I initially assumed that something was wrong with my simulation (and still haven’t ruled that out); however, I’ve been beating my head against this for a while and haven’t found a bug. And it’s worth noting that the model is recovering the parameters from the DGP. It’s just that the sampling and mixing seems to be less than optimal.

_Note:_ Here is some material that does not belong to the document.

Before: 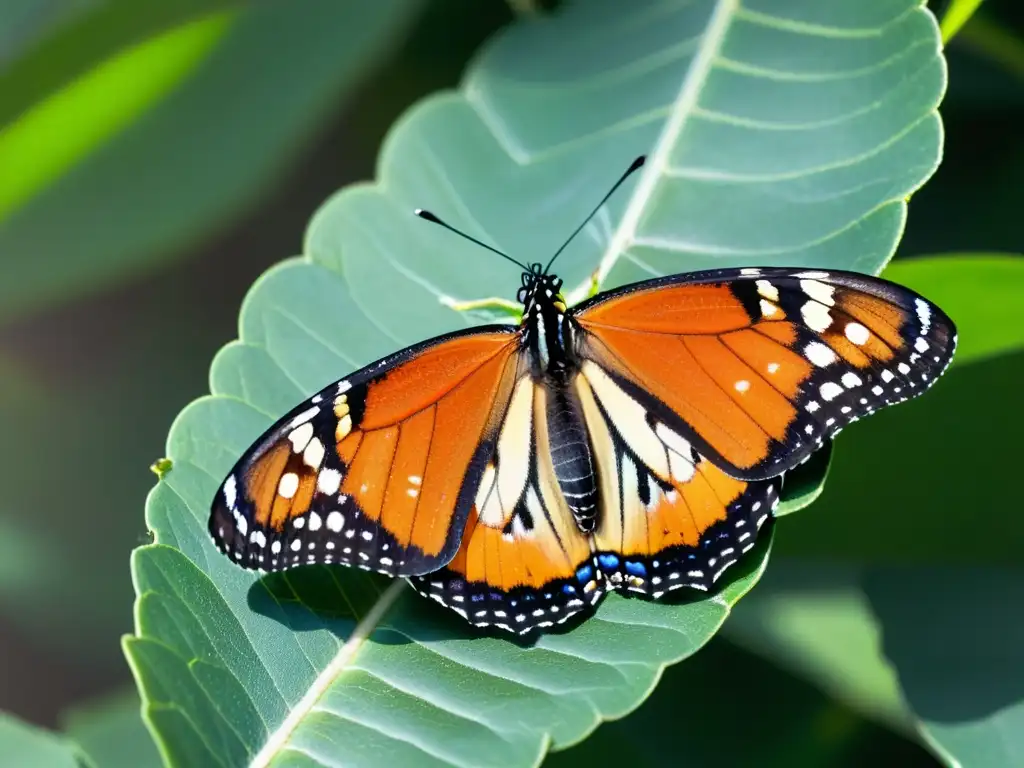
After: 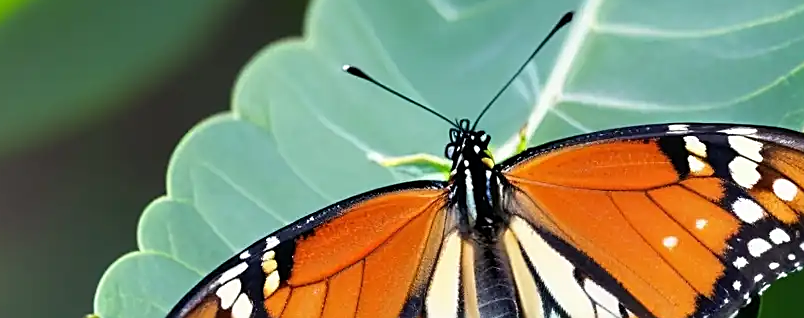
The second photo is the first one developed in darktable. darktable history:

I should also note that I did recently update rstan
and rstanarm
, so maybe I’m observing the consequences of changes to how Rhat and n_eff is calculated?
UPDATE:
I just ran the same rstanarm
model for 10,000 iterations and observed the following diagnostics:
Diagnostics:
mcse Rhat n_eff
(Intercept) 0.00 1.01 645
x 0.00 1.01 857
sigma 0.00 1.00 15314
Sigma[region:(Intercept),(Intercept)] 0.00 1.00 1408
Sigma[region:x,(Intercept)] 0.00 1.01 1177
Sigma[region:x,x] 0.00 1.00 1641
I should also clarify that my concern is based driven by my beliefs that:
- Sampling for this model should be more efficient
- Rhat > 1.01 shouldn’t just be disregarded.
Maybe these beliefs are unfounded and/or too extreme?